Nesta obra, escrita entre 1603 e 1611, mas publicada somente em 1650, Donne faz uma lista de 34 obras imaginárias que teriam sido escritas por outros autores. Exercendo ao máximo a sátira, mas ainda assim sendo sutil, o escritor inglês faz resumos de obras que não existem no nosso mundo e que, portanto, jamais leremos. Aproveita, ainda, para cravar facas de ironia por toda a produção literária do período na Inglaterra e nos seus colegas escritores. Entre as obras imaginárias, estão “On shortening the Lord’s prayer”, de Martinho Lutero, “Hercules, or the method of purging Noah’s Ark of excrement”, de John Harington, “The imitator of Moses — the art of preserving clothes beyond forty years”, de Topcliffe, “On the diametrical current through the Center from pole to pole, navigate without a compass”, de André Thevet, “One book on false knights”, por Edward Prinne (“slightly enlarged by Edward Chute”) e “On the privileges of the Parliament”, pretensamente escrito por Richard Tarleton, um famoso palhaço da época. Também possui uma interessante análise de como se poderia retirar a partícula “não” dos Dez Mandamentos.

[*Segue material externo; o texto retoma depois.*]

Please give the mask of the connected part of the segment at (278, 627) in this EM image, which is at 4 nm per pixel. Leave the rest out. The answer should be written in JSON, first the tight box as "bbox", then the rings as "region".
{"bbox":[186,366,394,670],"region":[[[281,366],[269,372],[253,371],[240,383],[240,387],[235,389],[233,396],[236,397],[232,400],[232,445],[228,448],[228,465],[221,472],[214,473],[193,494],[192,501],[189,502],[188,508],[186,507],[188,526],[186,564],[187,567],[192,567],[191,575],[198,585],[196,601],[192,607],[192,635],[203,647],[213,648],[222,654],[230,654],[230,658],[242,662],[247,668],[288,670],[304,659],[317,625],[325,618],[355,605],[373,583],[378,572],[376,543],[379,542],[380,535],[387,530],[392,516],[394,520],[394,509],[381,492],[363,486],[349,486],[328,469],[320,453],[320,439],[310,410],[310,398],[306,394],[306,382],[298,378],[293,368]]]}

John Donne era um defensor incansável da leitura e da troca de experiências literárias. Em uma carta incluída no mesmo volume, ele afirma “o conhecimento enterrado em livros perece e torna-se ineficaz se não for constantemente aplicado e refrescado pela companhia ou por algum amigo que permite que ele venha ao exterior de si. Esse processo de troca vivifica o conhecimento. Após o seu recebimento, as cartas dos nossos amigos são colocadas em uma caixa em nosso gabinete, ou em uma prateleira da nossa biblioteca”. Ao criar um catálogo de obras inexistentes, Donne conseguiu fazer a mais vibrante troca de ideias sobre livros que podem existir: aqueles que ainda não existem, mas podem ser criados por qualquer alma de boa vontade e um pouco de empenho.

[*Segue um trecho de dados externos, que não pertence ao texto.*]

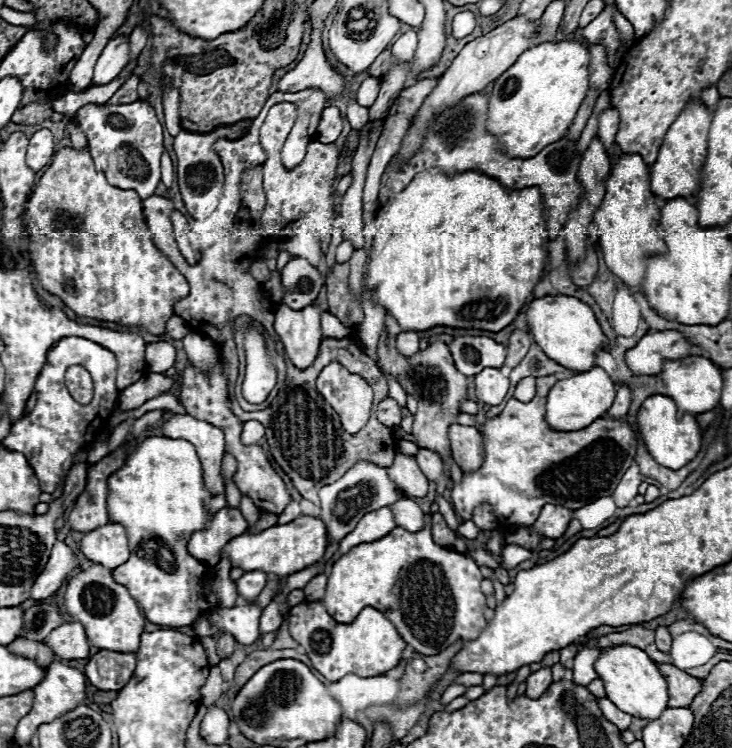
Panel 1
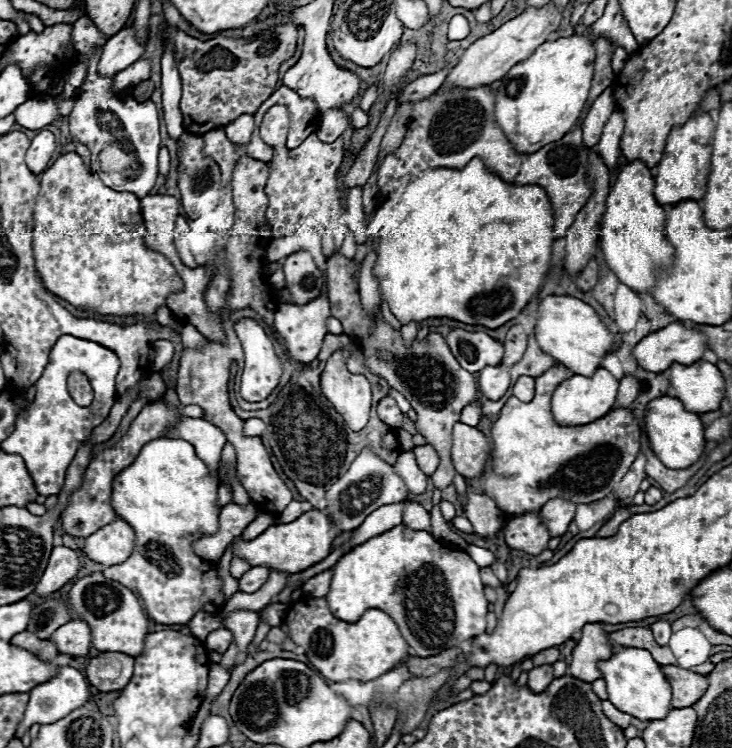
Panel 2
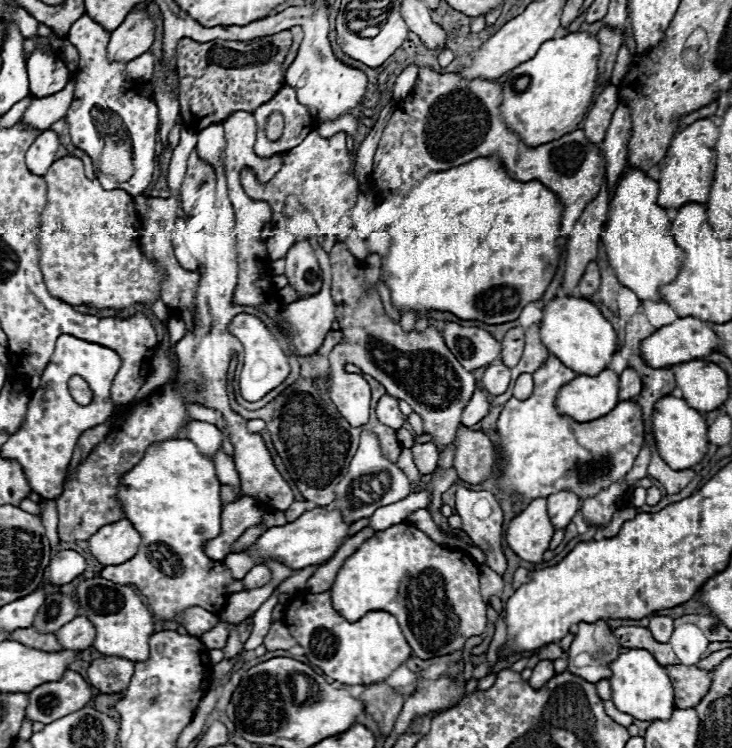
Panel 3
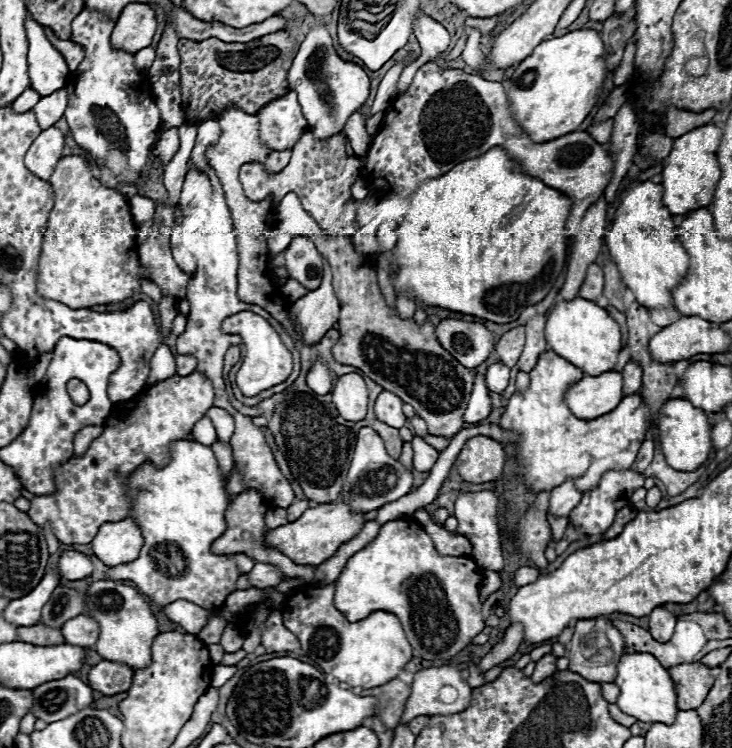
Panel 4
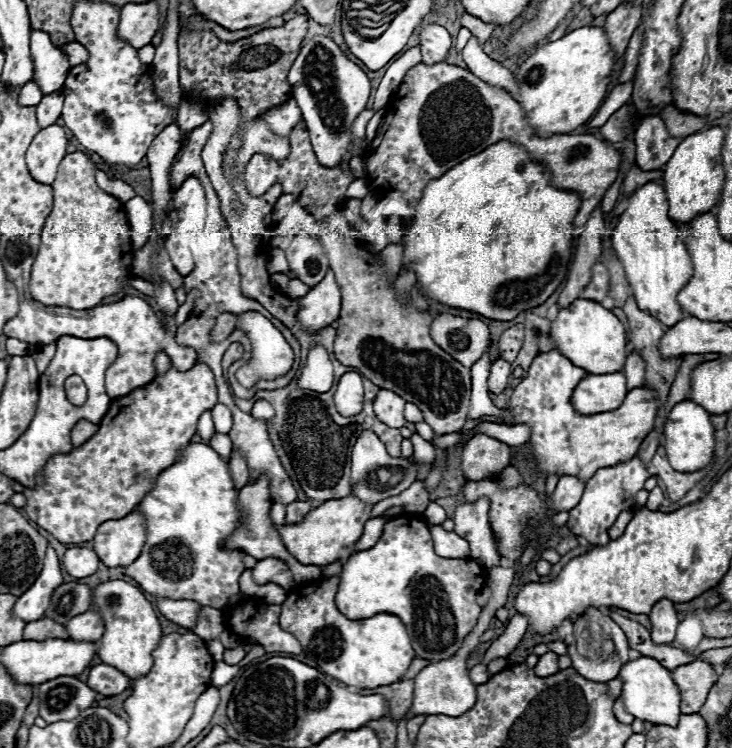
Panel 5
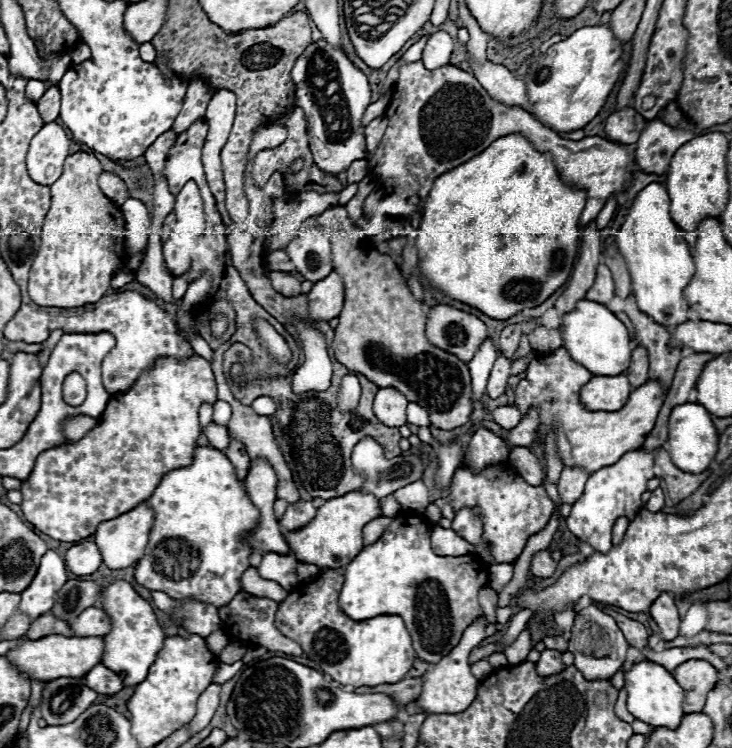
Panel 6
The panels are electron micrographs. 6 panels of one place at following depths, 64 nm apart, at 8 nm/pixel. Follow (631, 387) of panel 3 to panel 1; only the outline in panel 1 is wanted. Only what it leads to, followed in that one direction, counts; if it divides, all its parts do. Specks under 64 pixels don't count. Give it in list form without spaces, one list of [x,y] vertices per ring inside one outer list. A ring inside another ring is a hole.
[[[620,386],[618,394],[616,394],[616,400],[614,400],[612,408],[606,412],[606,416],[610,416],[610,418],[622,418],[622,416],[626,416],[626,412],[630,408],[630,402],[632,402],[632,390],[630,390],[630,386]]]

Nunca veremos as obras de Apeles de Cós, nunca leremos os livros imaginados por John Donne. Podemos sonhar com a perfeição ou o conteúdo delas, e é nisto que reside a única força capaz de dobrar o Tempo: a capacidade de criar, dentro da cabeça, a nossa galeria particular de obras sonhadas ou visitar a biblioteca imaginária com os livros que nunca chegaram a existir. Dessa maneira, preenche-se uma das funções mais interessantes da arte: não se exibir para olhos afoitos, mas permitir, por meio do incoformismo e do sonho, que qualquer pessoa chegue na sua própria experiência artística.
Gustavo Melo Czekster nasceu em Porto Alegre, em 1976. É advogado e mestre em literatura comparada pela UFRGS. Lançou pela Dublinense o livro de contos O homem despedaçado.